Background: Both genetic and environmental factors can influence idiopathic pulmonary fibrosis (IPF) and chronic obstructive pulmonary disease (COPD) development. The gut microbiota plays crucial roles in maintaining tissue homeostasis. Dysregulation of the gut microbiota can result in disease. However, whether the alteration of the gut microbiota influences IPF and COPD remains unknown.
Research Question: What is the causal relationship between IPF, COPD and the gut microbiota-related metabolic pathways? What are the potential intermediate mediators in this relationship?
Study Design and Methods: Intersect the gut microbiota and its metabolic pathways associated with IPF and COPD. Utilizing summary data from GWAS in public databases, a two-sample Mendelian randomization (MR) analysis was conducted on the gut microbiota-related metabolic pathway, the aspartate superpathway, in relation to IPF and COPD. Furthermore, we employed a two-step MR to quantify the proportion of influence mediated by monocytes and cDCs on the aspartate superpathway in relation to IPF and COPD.

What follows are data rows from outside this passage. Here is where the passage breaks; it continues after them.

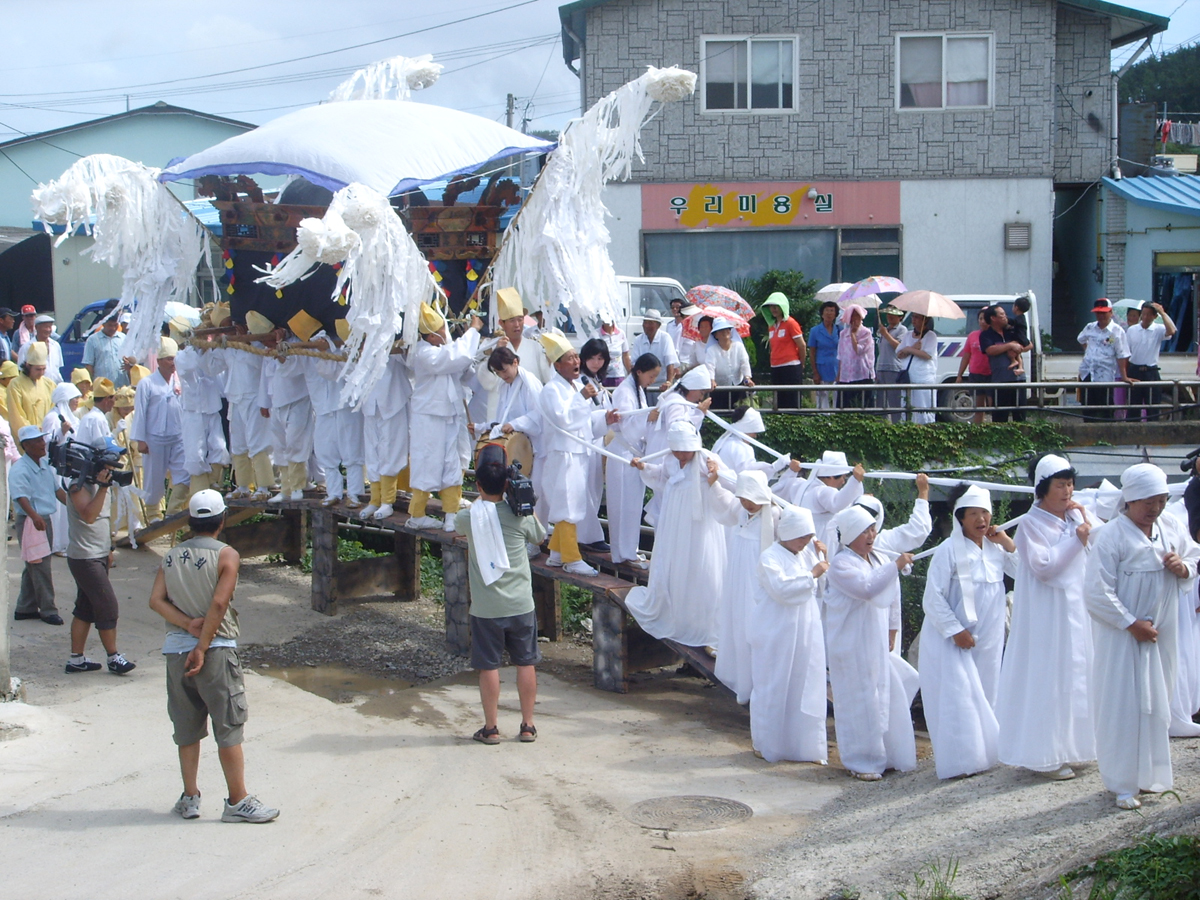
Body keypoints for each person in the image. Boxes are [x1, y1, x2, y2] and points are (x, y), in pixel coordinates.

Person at [148, 489, 279, 823]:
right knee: (228, 726)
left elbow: (156, 600)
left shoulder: (171, 556)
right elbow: (219, 605)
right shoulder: (227, 556)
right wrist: (202, 647)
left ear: (191, 522)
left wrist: (186, 625)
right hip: (215, 651)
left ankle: (190, 797)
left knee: (187, 727)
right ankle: (237, 800)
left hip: (176, 651)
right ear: (222, 520)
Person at [1086, 463, 1200, 810]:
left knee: (1157, 703)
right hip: (1123, 636)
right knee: (1122, 704)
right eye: (1148, 501)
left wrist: (1184, 567)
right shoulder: (1111, 536)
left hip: (1162, 631)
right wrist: (1131, 623)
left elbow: (1194, 554)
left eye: (1161, 500)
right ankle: (1122, 783)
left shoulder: (1170, 526)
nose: (1155, 508)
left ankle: (1151, 775)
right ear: (1131, 500)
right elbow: (1096, 592)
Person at [995, 454, 1096, 779]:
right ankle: (1044, 755)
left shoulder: (1070, 517)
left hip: (1074, 610)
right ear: (1043, 488)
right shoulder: (1030, 524)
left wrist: (1081, 517)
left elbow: (1101, 538)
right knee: (1048, 678)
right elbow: (1043, 568)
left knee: (1075, 675)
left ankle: (1074, 747)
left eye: (1070, 484)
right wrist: (1075, 541)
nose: (1067, 491)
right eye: (1060, 485)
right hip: (1046, 615)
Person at [919, 485, 1018, 779]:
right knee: (958, 698)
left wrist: (1007, 543)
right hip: (953, 639)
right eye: (973, 514)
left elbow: (1025, 572)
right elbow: (932, 597)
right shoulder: (948, 550)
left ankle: (987, 755)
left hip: (988, 637)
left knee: (988, 692)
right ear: (961, 518)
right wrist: (955, 630)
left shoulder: (996, 548)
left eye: (985, 512)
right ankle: (962, 762)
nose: (981, 519)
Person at [457, 445, 548, 744]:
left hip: (486, 607)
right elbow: (540, 536)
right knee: (526, 663)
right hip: (520, 602)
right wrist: (523, 504)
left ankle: (491, 728)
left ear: (478, 485)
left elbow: (457, 521)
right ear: (508, 484)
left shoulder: (470, 518)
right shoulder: (519, 517)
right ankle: (527, 725)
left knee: (489, 666)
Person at [823, 505, 917, 780]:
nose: (871, 535)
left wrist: (892, 628)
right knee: (857, 702)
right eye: (864, 531)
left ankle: (883, 754)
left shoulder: (875, 559)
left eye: (872, 529)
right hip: (850, 645)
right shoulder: (841, 564)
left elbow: (891, 594)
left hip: (873, 643)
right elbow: (867, 588)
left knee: (880, 699)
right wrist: (896, 565)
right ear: (850, 534)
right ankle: (861, 761)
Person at [625, 421, 737, 647]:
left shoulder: (706, 459)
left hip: (700, 523)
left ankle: (703, 622)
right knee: (675, 561)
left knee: (701, 564)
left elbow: (732, 480)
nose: (681, 456)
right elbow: (662, 476)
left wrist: (718, 473)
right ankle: (676, 611)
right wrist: (643, 467)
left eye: (685, 451)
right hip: (674, 520)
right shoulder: (670, 459)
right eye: (677, 450)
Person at [748, 506, 829, 764]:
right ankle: (767, 743)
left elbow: (821, 587)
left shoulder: (804, 554)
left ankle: (803, 746)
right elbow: (781, 589)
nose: (806, 541)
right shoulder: (769, 557)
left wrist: (820, 562)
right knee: (773, 684)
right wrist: (813, 574)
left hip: (805, 629)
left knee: (804, 684)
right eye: (802, 536)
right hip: (777, 631)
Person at [535, 333, 619, 576]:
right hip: (564, 455)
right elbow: (564, 419)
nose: (576, 362)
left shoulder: (574, 386)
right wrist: (582, 398)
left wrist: (605, 418)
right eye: (570, 358)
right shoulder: (551, 390)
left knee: (574, 501)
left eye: (575, 357)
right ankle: (571, 557)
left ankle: (557, 552)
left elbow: (584, 422)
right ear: (557, 364)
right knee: (567, 504)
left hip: (578, 452)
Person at [63, 433, 135, 675]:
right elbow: (89, 515)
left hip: (99, 554)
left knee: (85, 607)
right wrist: (103, 487)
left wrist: (110, 549)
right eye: (109, 461)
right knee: (107, 605)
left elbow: (104, 521)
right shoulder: (78, 484)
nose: (112, 466)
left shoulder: (99, 483)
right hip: (84, 557)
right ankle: (114, 658)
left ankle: (76, 659)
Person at [406, 304, 481, 532]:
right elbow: (454, 357)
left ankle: (450, 514)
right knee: (427, 463)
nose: (446, 333)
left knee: (452, 463)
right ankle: (417, 514)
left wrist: (482, 350)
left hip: (449, 414)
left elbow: (462, 366)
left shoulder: (442, 349)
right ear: (430, 335)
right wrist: (473, 331)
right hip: (428, 417)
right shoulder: (423, 352)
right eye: (441, 330)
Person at [714, 470, 780, 704]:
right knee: (738, 627)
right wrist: (715, 485)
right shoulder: (742, 511)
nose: (746, 504)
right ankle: (743, 685)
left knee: (755, 630)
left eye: (750, 499)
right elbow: (726, 506)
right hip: (738, 580)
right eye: (742, 498)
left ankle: (761, 686)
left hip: (757, 583)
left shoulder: (774, 514)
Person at [606, 353, 660, 568]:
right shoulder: (624, 391)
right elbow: (627, 426)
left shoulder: (637, 389)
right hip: (623, 451)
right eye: (651, 375)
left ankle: (629, 551)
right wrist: (648, 418)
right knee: (622, 505)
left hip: (634, 451)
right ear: (639, 371)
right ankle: (623, 553)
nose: (652, 380)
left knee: (632, 506)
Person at [10, 425, 67, 625]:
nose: (42, 444)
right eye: (37, 441)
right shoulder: (20, 468)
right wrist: (34, 516)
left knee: (34, 564)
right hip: (31, 521)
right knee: (40, 566)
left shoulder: (44, 465)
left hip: (43, 519)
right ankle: (48, 609)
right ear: (26, 445)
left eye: (42, 439)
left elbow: (57, 491)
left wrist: (76, 508)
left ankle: (25, 607)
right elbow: (20, 496)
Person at [642, 366, 712, 526]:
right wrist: (699, 413)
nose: (701, 397)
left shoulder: (677, 400)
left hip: (667, 454)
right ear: (692, 388)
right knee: (667, 503)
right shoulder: (676, 403)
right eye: (701, 392)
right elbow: (678, 428)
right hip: (665, 455)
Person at [131, 337, 189, 521]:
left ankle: (173, 510)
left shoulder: (180, 381)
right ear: (159, 361)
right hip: (154, 438)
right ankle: (153, 513)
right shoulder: (146, 383)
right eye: (169, 359)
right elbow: (140, 412)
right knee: (154, 477)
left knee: (184, 473)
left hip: (177, 436)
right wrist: (140, 439)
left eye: (175, 359)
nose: (173, 363)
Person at [775, 450, 865, 551]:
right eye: (843, 477)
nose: (843, 482)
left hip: (799, 536)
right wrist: (855, 481)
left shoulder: (800, 484)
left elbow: (780, 487)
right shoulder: (823, 491)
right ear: (831, 476)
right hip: (820, 538)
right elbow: (838, 504)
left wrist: (792, 471)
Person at [174, 337, 229, 498]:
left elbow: (217, 368)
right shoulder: (182, 355)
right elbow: (189, 368)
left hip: (212, 406)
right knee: (196, 454)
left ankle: (213, 484)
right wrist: (199, 349)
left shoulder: (210, 351)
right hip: (193, 410)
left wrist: (208, 350)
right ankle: (200, 493)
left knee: (220, 447)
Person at [577, 338, 614, 551]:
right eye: (592, 358)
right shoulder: (583, 381)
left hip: (598, 439)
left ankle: (589, 533)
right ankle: (589, 536)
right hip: (586, 440)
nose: (596, 362)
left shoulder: (595, 380)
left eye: (600, 358)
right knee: (587, 487)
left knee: (595, 487)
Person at [1077, 298, 1132, 422]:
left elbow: (1122, 354)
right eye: (1098, 313)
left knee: (1105, 406)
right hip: (1088, 372)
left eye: (1103, 313)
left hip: (1106, 374)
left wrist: (1124, 376)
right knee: (1087, 406)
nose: (1100, 316)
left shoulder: (1117, 331)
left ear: (1110, 313)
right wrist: (1090, 353)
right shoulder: (1090, 327)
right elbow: (1081, 339)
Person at [43, 381, 81, 555]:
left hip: (69, 467)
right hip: (55, 468)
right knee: (58, 508)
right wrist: (61, 432)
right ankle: (56, 543)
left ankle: (67, 541)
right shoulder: (53, 418)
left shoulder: (73, 417)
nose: (77, 402)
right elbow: (47, 444)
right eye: (74, 398)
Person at [1126, 301, 1176, 421]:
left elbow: (1172, 331)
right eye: (1143, 314)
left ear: (1154, 316)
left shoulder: (1158, 329)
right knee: (1133, 407)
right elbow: (1126, 353)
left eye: (1149, 314)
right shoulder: (1132, 330)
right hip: (1134, 370)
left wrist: (1162, 313)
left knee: (1153, 406)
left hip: (1151, 371)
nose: (1146, 317)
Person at [712, 406, 789, 477]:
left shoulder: (723, 442)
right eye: (754, 432)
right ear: (747, 429)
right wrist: (775, 467)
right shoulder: (742, 448)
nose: (755, 436)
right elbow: (750, 475)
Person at [761, 292, 806, 411]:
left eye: (776, 306)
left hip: (791, 366)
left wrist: (801, 363)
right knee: (779, 401)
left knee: (792, 401)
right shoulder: (771, 325)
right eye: (771, 306)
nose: (773, 309)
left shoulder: (791, 323)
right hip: (776, 366)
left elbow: (802, 345)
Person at [979, 305, 1023, 424]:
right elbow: (990, 350)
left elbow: (1028, 344)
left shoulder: (1011, 331)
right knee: (1000, 417)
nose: (1005, 317)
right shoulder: (986, 335)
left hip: (1018, 379)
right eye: (1002, 315)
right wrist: (1009, 346)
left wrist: (1017, 346)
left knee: (1020, 416)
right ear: (993, 318)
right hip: (1000, 380)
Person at [7, 340, 55, 441]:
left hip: (46, 436)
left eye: (44, 369)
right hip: (27, 438)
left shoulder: (49, 384)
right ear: (28, 366)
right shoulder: (15, 384)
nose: (41, 373)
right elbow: (17, 415)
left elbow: (54, 409)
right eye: (38, 369)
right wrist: (32, 434)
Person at [896, 312, 938, 424]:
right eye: (913, 317)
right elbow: (899, 353)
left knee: (923, 405)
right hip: (908, 375)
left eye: (917, 317)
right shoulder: (908, 335)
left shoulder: (931, 336)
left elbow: (927, 355)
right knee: (907, 404)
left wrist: (909, 350)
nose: (913, 320)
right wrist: (912, 348)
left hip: (923, 377)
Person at [630, 310, 678, 402]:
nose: (647, 326)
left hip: (661, 385)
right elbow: (634, 364)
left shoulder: (665, 338)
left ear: (658, 325)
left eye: (650, 323)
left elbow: (670, 362)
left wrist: (668, 382)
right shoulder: (638, 340)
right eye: (645, 322)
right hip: (643, 385)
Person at [705, 318, 752, 410]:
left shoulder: (738, 346)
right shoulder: (712, 350)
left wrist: (747, 378)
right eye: (721, 330)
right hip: (719, 388)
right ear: (715, 335)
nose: (725, 332)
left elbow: (744, 362)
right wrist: (712, 380)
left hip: (737, 384)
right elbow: (710, 366)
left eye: (727, 329)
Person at [955, 309, 992, 424]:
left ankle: (995, 430)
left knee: (994, 406)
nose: (983, 322)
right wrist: (959, 375)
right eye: (980, 319)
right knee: (978, 407)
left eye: (985, 319)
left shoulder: (995, 335)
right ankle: (978, 431)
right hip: (976, 374)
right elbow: (966, 356)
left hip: (992, 374)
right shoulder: (972, 336)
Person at [82, 303, 130, 387]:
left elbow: (132, 360)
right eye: (110, 325)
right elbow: (89, 365)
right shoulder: (92, 340)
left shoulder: (123, 338)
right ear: (103, 323)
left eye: (115, 325)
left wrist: (130, 363)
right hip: (103, 388)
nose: (113, 328)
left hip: (122, 387)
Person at [836, 304, 874, 409]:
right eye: (852, 316)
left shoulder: (866, 332)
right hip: (846, 374)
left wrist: (853, 335)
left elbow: (859, 350)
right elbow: (841, 355)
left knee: (863, 404)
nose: (855, 319)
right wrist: (839, 375)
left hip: (862, 373)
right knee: (845, 405)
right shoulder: (843, 333)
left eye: (857, 316)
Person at [875, 307, 909, 423]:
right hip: (881, 368)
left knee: (895, 401)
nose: (890, 317)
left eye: (893, 315)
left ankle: (897, 425)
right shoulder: (885, 329)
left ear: (900, 317)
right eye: (888, 314)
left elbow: (898, 347)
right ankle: (882, 425)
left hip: (893, 368)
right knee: (880, 401)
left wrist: (886, 334)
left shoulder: (902, 330)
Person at [809, 301, 841, 411]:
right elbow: (812, 352)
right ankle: (822, 421)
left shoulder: (839, 330)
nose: (829, 313)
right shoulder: (815, 331)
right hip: (821, 367)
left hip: (836, 367)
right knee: (822, 397)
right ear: (822, 314)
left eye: (832, 311)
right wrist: (815, 372)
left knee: (837, 396)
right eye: (826, 310)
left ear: (835, 314)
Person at [598, 316, 632, 384]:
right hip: (602, 376)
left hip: (618, 375)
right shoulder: (595, 334)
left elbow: (625, 355)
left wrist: (630, 373)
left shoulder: (621, 333)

Results: The MR analysis found that the aspartate superpathway decreased the risk of developing IPF and COPD. Monocytes and cDCs acted as intermediary substances, participating in this with influence proportions of 7.88% and 6.27%, respectively.
Interpretation: There is a causal link between the gut microbiota-related metabolic pathway, the aspartate superpathway, and IPF and COPD, where the influence is partially mediated by monocytes and cDCs. In clinical practice, we increase the focus on gut microbiota-mediated immune cells in relation to IPF and COPD.